*** Opening Dataset records ***
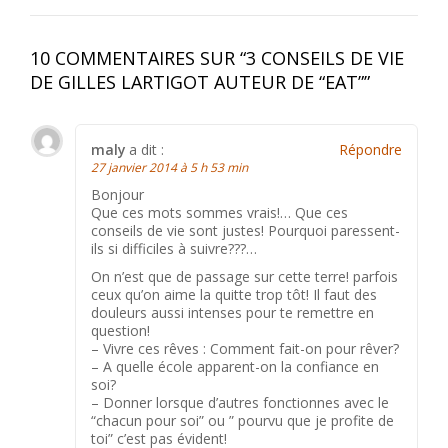
10 COMMENTAIRES SUR “
3 CONSEILS DE VIE
DE GILLES LARTIGOT AUTEUR DE “EAT”
”
maly
a dit :
Répondre
27 janvier 2014 à 5 h 53 min
Bonjour
Que ces mots sommes vrais!… Que ces
conseils de vie sont justes! Pourquoi paressent-
ils si difficiles à suivre???…
On n’est que de passage sur cette terre! parfois
ceux qu’on aime la quitte trop tôt! Il faut des
douleurs aussi intenses pour te remettre en
question!
– Vivre ces rêves : Comment fait-on pour rêver?
– A quelle école apparent-on la confiance en
soi?
– Donner lorsque d’autres fonctionnes avec le
“chacun pour soi” ou ” pourvu que je profite de
toi” c’est pas évident!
*** Closing Dataset records ***
• [Exercise directions] Would you reproduce the listing above exactly, without any of its images?

• [Response]
10 COMMENTAIRES SUR “
3 CONSEILS DE VIE
DE GILLES LARTIGOT AUTEUR DE “EAT”
”
maly
a dit :
Répondre
27 janvier 2014 à 5 h 53 min
Bonjour
Que ces mots sommes vrais!… Que ces
conseils de vie sont justes! Pourquoi paressent-
ils si difficiles à suivre???…
On n’est que de passage sur cette terre! parfois
ceux qu’on aime la quitte trop tôt! Il faut des
douleurs aussi intenses pour te remettre en
question!
– Vivre ces rêves : Comment fait-on pour rêver?
– A quelle école apparent-on la confiance en
soi?
– Donner lorsque d’autres fonctionnes avec le
“chacun pour soi” ou ” pourvu que je profite de
toi” c’est pas évident!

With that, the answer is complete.